78, 7x99, 1x43, 2 cm

Location
Palazzo Pretorio Museum
Third Floor

The Last Embrace is one of Lipchitz’s latest works. It was modelled in a period when the elderly Lithuanian artist was receiving wide appraisal, with important retrospectives being organised in Austria, Germany and Israel, where his exhibition inaugurated a new wing of the Tel Aviv museum. In those years, besides creating monumental works, Lipchitz also made small sculptures like this charming The Last embrace, which revisits themes he had tackled as far back as the 1930s (see for example Jacob’s struggle with the angel, or the dynamic embrace of the Return of the Prodigal Son). The forms were now rounded and more classical but had the same “tension of opposites”, one of the recurring elements in all his art.
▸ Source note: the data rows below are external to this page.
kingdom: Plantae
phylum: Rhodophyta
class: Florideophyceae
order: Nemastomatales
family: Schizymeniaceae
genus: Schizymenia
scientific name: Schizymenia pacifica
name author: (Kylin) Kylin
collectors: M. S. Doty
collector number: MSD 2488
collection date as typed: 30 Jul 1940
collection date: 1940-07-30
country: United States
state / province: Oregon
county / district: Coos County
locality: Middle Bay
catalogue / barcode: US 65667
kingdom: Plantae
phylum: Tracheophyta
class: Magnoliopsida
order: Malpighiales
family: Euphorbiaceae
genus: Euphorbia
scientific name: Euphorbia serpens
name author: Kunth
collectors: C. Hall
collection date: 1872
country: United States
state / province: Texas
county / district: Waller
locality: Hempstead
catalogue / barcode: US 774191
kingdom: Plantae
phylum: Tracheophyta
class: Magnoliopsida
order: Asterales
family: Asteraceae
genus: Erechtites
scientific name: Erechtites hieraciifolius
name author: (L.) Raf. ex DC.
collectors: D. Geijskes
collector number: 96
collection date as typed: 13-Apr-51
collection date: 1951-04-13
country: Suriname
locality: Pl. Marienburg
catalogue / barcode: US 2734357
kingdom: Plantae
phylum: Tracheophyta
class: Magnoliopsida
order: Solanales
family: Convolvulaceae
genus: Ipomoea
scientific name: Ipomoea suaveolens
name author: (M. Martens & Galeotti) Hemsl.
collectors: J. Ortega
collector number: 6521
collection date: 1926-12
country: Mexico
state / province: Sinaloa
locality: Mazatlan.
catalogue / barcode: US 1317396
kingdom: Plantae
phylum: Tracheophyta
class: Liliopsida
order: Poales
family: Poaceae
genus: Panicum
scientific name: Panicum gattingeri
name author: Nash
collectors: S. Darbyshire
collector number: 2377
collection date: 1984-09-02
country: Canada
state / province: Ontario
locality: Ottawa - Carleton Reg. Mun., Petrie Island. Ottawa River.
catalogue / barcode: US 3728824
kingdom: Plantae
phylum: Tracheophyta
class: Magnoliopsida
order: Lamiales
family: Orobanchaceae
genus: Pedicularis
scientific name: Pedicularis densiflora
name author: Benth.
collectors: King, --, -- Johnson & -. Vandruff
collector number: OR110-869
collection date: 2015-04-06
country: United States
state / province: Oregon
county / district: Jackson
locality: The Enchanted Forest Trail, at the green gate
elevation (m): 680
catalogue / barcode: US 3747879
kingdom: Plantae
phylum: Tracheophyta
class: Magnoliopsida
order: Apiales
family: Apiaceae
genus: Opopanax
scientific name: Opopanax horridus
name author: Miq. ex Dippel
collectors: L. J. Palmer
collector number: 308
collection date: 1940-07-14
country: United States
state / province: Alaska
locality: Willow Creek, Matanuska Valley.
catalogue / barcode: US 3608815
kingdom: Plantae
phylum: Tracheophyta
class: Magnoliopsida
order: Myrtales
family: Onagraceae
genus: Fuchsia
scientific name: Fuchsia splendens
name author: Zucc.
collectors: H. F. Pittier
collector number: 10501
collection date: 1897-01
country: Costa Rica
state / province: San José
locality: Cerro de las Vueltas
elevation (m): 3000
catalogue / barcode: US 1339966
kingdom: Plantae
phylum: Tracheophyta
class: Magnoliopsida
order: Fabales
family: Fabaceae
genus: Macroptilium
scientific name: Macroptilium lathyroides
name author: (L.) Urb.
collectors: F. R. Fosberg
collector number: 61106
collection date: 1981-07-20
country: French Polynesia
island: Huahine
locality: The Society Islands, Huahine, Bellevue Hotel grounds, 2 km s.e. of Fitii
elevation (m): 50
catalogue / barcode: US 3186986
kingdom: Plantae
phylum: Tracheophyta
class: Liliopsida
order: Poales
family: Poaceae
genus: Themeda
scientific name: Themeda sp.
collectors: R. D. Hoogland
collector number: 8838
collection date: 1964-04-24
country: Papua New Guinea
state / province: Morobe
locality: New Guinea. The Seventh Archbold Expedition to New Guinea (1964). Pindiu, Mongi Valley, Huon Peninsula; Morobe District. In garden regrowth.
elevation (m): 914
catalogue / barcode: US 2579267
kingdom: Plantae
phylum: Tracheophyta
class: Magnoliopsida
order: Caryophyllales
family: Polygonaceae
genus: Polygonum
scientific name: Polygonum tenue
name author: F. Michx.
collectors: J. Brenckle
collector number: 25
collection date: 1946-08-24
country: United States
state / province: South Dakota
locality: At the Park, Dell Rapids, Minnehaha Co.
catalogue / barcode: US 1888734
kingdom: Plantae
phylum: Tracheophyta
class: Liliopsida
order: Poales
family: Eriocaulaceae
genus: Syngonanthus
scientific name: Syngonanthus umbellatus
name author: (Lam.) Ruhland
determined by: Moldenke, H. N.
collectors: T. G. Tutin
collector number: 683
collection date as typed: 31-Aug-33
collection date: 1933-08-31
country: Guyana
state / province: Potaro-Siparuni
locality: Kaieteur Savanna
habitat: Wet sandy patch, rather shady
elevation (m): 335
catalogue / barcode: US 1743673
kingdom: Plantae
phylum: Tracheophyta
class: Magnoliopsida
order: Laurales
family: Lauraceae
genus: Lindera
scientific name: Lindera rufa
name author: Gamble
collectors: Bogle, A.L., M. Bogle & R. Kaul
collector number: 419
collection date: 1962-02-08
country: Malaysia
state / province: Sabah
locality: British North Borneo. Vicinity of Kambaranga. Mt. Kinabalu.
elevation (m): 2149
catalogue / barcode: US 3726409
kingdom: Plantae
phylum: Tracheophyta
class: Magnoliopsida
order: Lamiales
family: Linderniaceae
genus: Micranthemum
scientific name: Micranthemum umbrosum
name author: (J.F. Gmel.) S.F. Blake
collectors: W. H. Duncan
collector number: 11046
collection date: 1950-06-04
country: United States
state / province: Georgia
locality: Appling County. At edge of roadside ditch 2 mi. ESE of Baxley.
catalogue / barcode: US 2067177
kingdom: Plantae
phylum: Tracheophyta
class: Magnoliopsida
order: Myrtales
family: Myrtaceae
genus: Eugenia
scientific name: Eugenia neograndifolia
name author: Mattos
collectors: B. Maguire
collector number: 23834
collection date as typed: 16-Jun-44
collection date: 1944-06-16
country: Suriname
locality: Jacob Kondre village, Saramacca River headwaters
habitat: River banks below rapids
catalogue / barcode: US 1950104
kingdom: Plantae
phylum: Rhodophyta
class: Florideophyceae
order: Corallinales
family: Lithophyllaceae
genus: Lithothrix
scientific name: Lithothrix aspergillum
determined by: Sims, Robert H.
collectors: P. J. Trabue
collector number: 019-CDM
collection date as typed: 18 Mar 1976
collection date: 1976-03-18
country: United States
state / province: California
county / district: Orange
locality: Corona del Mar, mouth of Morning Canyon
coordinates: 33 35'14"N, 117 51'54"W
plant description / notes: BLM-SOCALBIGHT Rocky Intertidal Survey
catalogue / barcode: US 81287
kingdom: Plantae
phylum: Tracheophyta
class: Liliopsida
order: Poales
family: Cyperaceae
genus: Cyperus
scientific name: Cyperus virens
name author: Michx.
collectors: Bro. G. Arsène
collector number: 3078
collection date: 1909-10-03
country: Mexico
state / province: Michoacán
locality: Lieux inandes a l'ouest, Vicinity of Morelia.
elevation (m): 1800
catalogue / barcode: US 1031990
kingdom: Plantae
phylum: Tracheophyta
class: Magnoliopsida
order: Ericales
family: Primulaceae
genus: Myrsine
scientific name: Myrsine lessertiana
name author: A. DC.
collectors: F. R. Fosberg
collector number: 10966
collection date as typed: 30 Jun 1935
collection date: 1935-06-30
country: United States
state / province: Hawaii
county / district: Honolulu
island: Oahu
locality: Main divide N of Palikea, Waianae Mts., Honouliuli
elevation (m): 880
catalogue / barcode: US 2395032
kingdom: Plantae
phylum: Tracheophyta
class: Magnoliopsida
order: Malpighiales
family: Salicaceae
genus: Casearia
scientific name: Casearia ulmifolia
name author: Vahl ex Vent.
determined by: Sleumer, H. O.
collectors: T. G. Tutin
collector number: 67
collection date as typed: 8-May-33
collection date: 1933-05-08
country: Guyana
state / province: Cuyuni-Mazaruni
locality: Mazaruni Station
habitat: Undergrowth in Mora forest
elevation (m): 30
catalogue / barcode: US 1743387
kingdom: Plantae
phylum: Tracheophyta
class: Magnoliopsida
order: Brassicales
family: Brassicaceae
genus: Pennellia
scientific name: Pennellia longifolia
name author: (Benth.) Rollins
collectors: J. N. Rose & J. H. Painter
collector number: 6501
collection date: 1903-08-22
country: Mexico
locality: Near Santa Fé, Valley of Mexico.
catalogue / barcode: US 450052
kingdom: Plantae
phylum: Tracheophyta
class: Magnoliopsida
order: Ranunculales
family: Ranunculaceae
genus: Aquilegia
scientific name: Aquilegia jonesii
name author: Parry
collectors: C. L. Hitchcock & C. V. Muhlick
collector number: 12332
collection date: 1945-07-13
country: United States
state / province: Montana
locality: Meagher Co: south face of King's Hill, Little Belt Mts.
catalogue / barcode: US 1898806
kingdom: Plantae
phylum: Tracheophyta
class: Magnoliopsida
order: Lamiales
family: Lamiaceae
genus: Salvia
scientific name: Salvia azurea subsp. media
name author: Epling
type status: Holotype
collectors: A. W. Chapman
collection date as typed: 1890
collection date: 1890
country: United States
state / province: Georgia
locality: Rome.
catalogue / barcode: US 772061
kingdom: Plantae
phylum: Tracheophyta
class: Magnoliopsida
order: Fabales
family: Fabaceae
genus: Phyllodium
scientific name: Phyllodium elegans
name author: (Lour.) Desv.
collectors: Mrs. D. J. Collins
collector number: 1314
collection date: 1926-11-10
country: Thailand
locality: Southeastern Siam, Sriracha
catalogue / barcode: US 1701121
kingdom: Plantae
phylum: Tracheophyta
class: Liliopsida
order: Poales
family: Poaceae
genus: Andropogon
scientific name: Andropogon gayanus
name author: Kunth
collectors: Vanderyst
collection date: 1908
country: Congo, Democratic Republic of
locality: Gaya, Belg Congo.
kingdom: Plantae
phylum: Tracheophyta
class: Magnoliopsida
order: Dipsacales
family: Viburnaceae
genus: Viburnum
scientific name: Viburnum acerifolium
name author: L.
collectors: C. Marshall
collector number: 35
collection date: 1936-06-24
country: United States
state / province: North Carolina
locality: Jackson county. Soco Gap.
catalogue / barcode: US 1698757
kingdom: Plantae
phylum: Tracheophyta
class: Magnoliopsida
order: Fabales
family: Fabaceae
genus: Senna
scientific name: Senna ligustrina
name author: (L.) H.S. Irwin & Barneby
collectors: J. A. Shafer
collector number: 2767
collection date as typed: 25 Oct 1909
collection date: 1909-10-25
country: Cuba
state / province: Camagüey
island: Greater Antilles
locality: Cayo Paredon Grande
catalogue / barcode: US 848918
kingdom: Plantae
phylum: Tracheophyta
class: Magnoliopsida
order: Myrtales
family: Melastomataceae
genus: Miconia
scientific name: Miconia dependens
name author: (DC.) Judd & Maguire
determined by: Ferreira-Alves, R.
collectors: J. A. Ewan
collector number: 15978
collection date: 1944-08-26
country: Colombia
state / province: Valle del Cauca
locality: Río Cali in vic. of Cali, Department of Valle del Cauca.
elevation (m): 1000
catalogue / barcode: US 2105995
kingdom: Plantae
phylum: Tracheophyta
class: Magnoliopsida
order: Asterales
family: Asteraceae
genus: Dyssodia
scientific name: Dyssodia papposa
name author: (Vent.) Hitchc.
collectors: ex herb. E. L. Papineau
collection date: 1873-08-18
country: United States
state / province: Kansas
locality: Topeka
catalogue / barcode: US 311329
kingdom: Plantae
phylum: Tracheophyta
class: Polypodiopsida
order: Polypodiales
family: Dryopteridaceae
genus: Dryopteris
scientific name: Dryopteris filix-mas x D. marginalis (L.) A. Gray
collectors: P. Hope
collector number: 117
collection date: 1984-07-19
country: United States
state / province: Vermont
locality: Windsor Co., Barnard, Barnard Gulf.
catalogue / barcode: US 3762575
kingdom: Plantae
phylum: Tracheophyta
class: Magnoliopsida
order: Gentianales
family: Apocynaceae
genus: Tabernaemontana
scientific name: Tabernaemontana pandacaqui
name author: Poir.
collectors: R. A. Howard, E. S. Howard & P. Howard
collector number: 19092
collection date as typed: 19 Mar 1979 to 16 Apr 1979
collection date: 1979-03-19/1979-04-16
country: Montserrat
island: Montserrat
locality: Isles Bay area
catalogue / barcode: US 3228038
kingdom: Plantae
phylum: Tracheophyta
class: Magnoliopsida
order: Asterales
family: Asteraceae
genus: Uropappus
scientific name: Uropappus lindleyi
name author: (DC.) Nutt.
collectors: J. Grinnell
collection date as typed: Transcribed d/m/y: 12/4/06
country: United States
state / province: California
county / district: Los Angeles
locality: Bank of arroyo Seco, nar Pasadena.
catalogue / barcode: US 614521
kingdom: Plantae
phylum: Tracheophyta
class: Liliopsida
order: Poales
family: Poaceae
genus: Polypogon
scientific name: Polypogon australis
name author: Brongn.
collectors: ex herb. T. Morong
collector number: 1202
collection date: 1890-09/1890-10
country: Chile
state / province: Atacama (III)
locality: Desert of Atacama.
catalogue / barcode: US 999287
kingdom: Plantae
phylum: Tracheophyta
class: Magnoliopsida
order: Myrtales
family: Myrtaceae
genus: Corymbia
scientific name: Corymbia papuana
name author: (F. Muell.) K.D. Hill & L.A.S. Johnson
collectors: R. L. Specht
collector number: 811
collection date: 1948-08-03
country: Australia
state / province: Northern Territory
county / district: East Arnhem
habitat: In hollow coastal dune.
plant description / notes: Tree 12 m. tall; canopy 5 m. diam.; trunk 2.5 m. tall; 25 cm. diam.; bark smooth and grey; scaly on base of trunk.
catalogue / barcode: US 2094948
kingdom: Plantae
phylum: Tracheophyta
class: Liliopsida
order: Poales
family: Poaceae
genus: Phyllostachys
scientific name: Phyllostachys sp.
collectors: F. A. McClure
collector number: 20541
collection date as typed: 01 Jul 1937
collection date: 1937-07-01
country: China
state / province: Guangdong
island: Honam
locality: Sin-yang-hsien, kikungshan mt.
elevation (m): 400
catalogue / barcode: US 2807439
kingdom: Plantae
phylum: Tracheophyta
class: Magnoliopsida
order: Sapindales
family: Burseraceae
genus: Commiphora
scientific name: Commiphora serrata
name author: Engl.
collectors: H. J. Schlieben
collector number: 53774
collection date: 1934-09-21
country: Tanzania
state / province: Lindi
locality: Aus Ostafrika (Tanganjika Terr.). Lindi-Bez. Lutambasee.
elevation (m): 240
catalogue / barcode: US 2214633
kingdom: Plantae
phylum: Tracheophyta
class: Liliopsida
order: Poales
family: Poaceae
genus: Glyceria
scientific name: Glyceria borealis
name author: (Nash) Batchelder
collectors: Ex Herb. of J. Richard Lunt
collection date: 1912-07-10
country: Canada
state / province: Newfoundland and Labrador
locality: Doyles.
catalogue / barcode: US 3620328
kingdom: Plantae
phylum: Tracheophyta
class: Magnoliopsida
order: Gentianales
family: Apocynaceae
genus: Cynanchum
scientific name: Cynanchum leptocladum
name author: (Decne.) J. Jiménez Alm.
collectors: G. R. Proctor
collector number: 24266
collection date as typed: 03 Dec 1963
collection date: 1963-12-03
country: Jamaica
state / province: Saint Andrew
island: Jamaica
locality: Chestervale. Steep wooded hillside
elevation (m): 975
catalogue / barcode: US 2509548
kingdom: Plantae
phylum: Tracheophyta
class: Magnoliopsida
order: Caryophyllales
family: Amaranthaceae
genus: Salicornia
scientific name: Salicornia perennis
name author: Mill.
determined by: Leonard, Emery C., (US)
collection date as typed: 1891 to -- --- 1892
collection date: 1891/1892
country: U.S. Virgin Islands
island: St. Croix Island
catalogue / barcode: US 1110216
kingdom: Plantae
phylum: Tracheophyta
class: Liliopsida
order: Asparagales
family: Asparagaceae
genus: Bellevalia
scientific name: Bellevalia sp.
As has been written, Lipchitz’s work, his creative process, is an experience of purification which investigates the sense of life and death, giving form and movement to personal experiences and tragedies and imbuing his sculptures with autobiographical references. Forms and volumes which compete and dissolve in a balanced interplay as in mythological metamorphoses, give a monumental dimension to this last of his works.